The authors said previous studies failed to quantify the relative rates of these events over time. Earlier research also focused mainly on the time to first event, rather than including all recurrent events.

“Conventional time-to-event analyses are limited by the fact that patients are censored after the occurrence of the first endpoint event,” they wrote. “This approach does not allow evaluation of multiple or recurrent events over time, and therefore it impedes full appreciation of the overall disease burden and effects of concomitant treatments.”

Giustino et al. reported being surprised to find bleeding and ischemic events were most often discrete from one another. They added further studies are warranted to determine which subgroups of patients are at relatively higher risk for ischemic versus bleeding events.

In an accompanying editorial, Derek P. Chew, MBBS, and Deepak L. Bhatt, MD, praised the researchers’ decision to quantify all events—including recurrent ones—in terms of daily risk.

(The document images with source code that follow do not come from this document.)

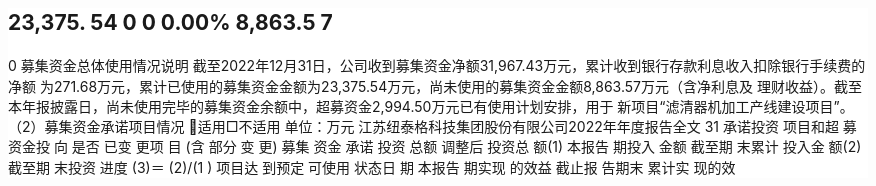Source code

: 23,375.
54
0
0
0.00%
8,863.5
7
--
0
募集资金总体使用情况说明
截至2022年12月31日，公司收到募集资金净额31,967.43万元，累计收到银行存款利息收入扣除银行手续费的净额
为271.68万元，累计已使用的募集资金金额为23,375.54万元，尚未使用的募集资金金额8,863.57万元（含净利息及
理财收益）。截至本年报披露日，尚未使用完毕的募集资金余额中，超募资金2,994.50万元已有使用计划安排，用于
新项目“滤清器机加工产线建设项目”。
（2）募集资金承诺项目情况
适用□不适用
单位：万元
江苏纽泰格科技集团股份有限公司2022年年度报告全文
31
承诺投资
项目和超
募资金投
向
是否
已变
更项
目
(含
部分
变
更)
募集
资金
承诺
投资
总额
调整后
投资总
额(1)
本报告
期投入
金额
截至期
末累计
投入金
额(2)
截至期
末投资
进度
(3)＝
(2)/(1
)
项目达
到预定
可使用
状态日
期
本报告
期实现
的效益
截止报
告期末
累计实
现的效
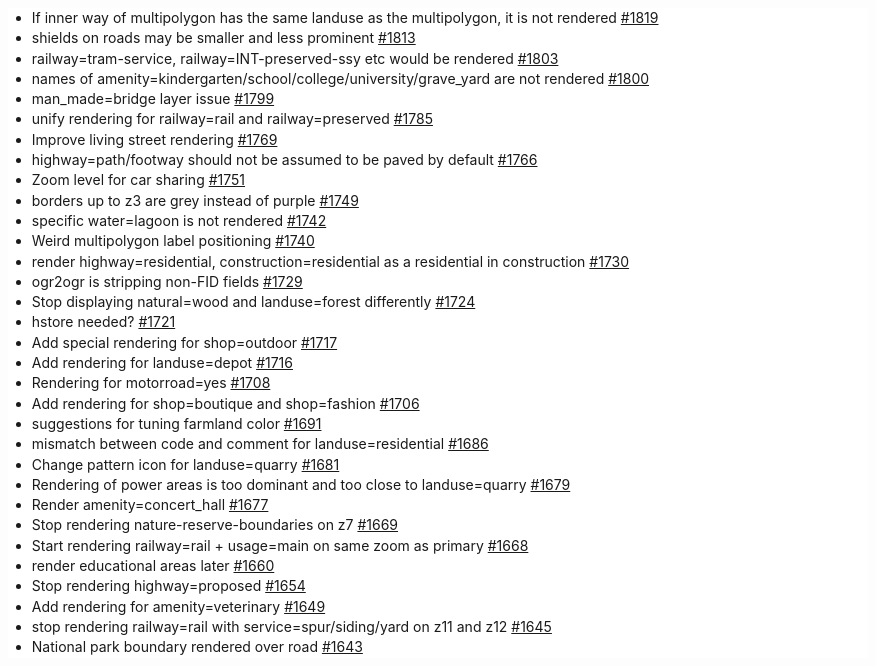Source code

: - If inner way of multipolygon has the same landuse as the multipolygon, it is not rendered [\#1819](https://github.com/gravitystorm/openstreetmap-carto/issues/1819)
- shields on roads may be smaller and less prominent [\#1813](https://github.com/gravitystorm/openstreetmap-carto/issues/1813)
- railway=tram-service, railway=INT-preserved-ssy etc would be rendered [\#1803](https://github.com/gravitystorm/openstreetmap-carto/issues/1803)
- names of amenity=kindergarten/school/college/university/grave\_yard are not rendered [\#1800](https://github.com/gravitystorm/openstreetmap-carto/issues/1800)
- man\_made=bridge layer issue [\#1799](https://github.com/gravitystorm/openstreetmap-carto/issues/1799)
- unify rendering for railway=rail and railway=preserved [\#1785](https://github.com/gravitystorm/openstreetmap-carto/issues/1785)
- Improve living street rendering [\#1769](https://github.com/gravitystorm/openstreetmap-carto/issues/1769)
- highway=path/footway should not be assumed to be paved by default [\#1766](https://github.com/gravitystorm/openstreetmap-carto/issues/1766)
- Zoom level for car sharing [\#1751](https://github.com/gravitystorm/openstreetmap-carto/issues/1751)
- borders up to z3 are grey instead of purple [\#1749](https://github.com/gravitystorm/openstreetmap-carto/issues/1749)
- specific water=lagoon is not rendered [\#1742](https://github.com/gravitystorm/openstreetmap-carto/issues/1742)
- Weird multipolygon label positioning [\#1740](https://github.com/gravitystorm/openstreetmap-carto/issues/1740)
- render highway=residential, construction=residential as a residential in construction [\#1730](https://github.com/gravitystorm/openstreetmap-carto/issues/1730)
- ogr2ogr is stripping non-FID fields [\#1729](https://github.com/gravitystorm/openstreetmap-carto/issues/1729)
- Stop displaying natural=wood and landuse=forest differently [\#1724](https://github.com/gravitystorm/openstreetmap-carto/issues/1724)
- hstore needed? [\#1721](https://github.com/gravitystorm/openstreetmap-carto/issues/1721)
- Add special rendering for shop=outdoor [\#1717](https://github.com/gravitystorm/openstreetmap-carto/issues/1717)
- Add rendering for landuse=depot [\#1716](https://github.com/gravitystorm/openstreetmap-carto/issues/1716)
- Rendering for motorroad=yes [\#1708](https://github.com/gravitystorm/openstreetmap-carto/issues/1708)
- Add rendering for shop=boutique and shop=fashion [\#1706](https://github.com/gravitystorm/openstreetmap-carto/issues/1706)
- suggestions for tuning farmland color [\#1691](https://github.com/gravitystorm/openstreetmap-carto/issues/1691)
- mismatch between code and comment for landuse=residential [\#1686](https://github.com/gravitystorm/openstreetmap-carto/issues/1686)
- Change pattern icon for landuse=quarry [\#1681](https://github.com/gravitystorm/openstreetmap-carto/issues/1681)
- Rendering of power areas is too dominant and too close to landuse=quarry [\#1679](https://github.com/gravitystorm/openstreetmap-carto/issues/1679)
- Render amenity=concert\_hall [\#1677](https://github.com/gravitystorm/openstreetmap-carto/issues/1677)
- Stop rendering nature-reserve-boundaries on z7 [\#1669](https://github.com/gravitystorm/openstreetmap-carto/issues/1669)
- Start rendering railway=rail + usage=main on same zoom as primary [\#1668](https://github.com/gravitystorm/openstreetmap-carto/issues/1668)
- render educational areas later [\#1660](https://github.com/gravitystorm/openstreetmap-carto/issues/1660)
- Stop rendering highway=proposed [\#1654](https://github.com/gravitystorm/openstreetmap-carto/issues/1654)
- Add rendering for amenity=veterinary [\#1649](https://github.com/gravitystorm/openstreetmap-carto/issues/1649)
- stop rendering railway=rail with service=spur/siding/yard on z11 and z12 [\#1645](https://github.com/gravitystorm/openstreetmap-carto/issues/1645)
- National park boundary rendered over road [\#1643](https://github.com/gravitystorm/openstreetmap-carto/issues/1643)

“Patients are rightly concerned about the risk of the ‘next event’ and not only the event they have just sustained,” Chew and Bhatt wrote. “The evaluation of the daily hazard for bleeding and ischemic events offers a clearer appreciation of the dynamic nature of risks over time, specifically, the temporal nature of the relative balance of bleeding and ischemic risks.”

The challenge, according to the editorial authors, is integrating this knowledge into daily practice while adjusting care based on patient-specific risk factors.